Both troughput AND IOPS for HDDs doubled in 2020, when dual actuator drives finally hit the market. And the areal desity of a 100TB 8~10 pattler 3.5" HDD will give a nice boots to speed.
While SATA topped at 6GBPS, there is 12 and a rumoured 20GBPS SAS. And there are lab tests on NVMe HDDs.
But I agree with you, unless you put a good cache hierachy (read, write, file, block, object, metadata, journal, tiered) in front of these, data lakes and write once read seldom is the application for these.
Dead Rust. (Score:2)
All my dead spinners are Seagate. I relish the time a 100TB member drops; will take a gigasecond to rebuild... Horrible
Never enough (Score:2)
“Data expands to fill the space available for storage” -- Parkinson's Law of Data [archive.org]
Let me rebuild my RAID (Score:2)
Oops one of the drives failed. Let me just slap a new one in and rebuild the RAID. Wait, the estimated rebuild time is greater than the MTBF for the drive ....
But really, I'm thrilled to see large capacity drives.

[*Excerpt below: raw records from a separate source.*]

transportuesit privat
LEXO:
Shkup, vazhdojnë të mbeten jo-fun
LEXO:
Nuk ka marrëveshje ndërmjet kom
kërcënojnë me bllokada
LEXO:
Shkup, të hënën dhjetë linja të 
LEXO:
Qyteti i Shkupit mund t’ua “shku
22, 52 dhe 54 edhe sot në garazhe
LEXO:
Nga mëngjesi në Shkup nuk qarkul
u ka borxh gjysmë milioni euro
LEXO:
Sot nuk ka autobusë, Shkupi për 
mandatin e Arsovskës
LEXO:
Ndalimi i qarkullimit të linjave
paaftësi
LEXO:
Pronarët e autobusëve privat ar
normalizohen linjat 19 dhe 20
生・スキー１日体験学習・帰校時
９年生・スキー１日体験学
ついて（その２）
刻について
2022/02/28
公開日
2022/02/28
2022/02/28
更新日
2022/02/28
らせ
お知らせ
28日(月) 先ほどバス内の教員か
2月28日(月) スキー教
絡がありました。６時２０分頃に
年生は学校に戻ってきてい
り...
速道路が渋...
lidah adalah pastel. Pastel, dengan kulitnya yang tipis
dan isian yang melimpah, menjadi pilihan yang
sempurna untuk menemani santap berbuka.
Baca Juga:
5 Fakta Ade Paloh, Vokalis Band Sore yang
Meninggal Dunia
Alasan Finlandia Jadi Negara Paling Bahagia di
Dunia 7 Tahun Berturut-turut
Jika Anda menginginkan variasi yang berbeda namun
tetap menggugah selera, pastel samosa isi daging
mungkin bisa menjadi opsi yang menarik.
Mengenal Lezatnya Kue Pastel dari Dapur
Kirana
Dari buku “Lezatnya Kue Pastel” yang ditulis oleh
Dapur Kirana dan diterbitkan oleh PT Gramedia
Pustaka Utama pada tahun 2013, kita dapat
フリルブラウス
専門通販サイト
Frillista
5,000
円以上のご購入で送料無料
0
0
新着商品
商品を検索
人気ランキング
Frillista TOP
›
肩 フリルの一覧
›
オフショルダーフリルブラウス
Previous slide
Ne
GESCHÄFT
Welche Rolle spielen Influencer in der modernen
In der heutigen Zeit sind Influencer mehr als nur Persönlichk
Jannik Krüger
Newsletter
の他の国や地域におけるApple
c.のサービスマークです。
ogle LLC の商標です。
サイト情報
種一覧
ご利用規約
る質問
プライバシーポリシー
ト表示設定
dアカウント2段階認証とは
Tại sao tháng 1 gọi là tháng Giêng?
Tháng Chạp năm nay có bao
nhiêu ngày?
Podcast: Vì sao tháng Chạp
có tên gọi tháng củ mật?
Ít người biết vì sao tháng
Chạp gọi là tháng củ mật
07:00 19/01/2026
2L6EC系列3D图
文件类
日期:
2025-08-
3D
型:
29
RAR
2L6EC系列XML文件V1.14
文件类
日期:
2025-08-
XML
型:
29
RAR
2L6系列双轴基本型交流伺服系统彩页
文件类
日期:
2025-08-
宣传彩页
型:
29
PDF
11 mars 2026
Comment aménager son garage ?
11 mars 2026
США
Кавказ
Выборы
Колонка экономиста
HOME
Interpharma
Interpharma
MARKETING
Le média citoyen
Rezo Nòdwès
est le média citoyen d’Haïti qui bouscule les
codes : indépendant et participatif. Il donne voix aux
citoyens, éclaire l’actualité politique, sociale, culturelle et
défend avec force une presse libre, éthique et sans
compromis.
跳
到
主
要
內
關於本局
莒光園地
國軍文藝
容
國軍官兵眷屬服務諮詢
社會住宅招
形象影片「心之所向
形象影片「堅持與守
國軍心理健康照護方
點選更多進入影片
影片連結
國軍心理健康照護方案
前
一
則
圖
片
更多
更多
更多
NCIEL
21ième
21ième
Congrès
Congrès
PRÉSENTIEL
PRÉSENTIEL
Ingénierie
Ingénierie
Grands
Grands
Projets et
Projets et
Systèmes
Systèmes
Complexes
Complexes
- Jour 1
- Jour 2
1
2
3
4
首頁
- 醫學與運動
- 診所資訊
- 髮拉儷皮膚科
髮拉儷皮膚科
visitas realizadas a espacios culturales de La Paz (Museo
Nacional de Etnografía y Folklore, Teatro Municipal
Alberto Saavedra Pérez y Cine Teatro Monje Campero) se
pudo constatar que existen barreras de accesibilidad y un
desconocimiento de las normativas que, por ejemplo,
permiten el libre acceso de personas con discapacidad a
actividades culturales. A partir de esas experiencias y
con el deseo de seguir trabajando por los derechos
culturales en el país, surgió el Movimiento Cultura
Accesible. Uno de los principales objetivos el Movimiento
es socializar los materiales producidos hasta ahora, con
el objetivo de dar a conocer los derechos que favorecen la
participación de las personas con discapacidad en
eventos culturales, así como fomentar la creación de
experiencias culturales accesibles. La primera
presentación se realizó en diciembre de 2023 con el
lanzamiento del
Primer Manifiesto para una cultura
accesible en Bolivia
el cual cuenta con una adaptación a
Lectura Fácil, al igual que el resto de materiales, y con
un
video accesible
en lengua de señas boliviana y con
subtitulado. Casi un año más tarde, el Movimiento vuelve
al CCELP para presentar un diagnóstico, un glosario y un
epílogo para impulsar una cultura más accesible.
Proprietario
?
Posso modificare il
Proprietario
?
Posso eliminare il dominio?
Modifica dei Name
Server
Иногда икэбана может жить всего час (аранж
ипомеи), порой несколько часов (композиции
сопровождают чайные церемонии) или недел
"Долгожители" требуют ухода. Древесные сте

I might replace my 3x14TB drives soon, although the SMART data is still reporting that they are healthy. I'd like to do a 4 drive RAID 10. I'm too cheap to get a box big enough to try out RAID 6, and I really don't need it. For us playing at home, 4 drive NAS appliances are relatively affordable t
64tb ssd (Score:1)
My disk nodes hold about 800 spinning disk per rack. I'd buy a few racks of these 100TB disks today, but by 2030, I expect 256TB or larger SSDs in half the physical space.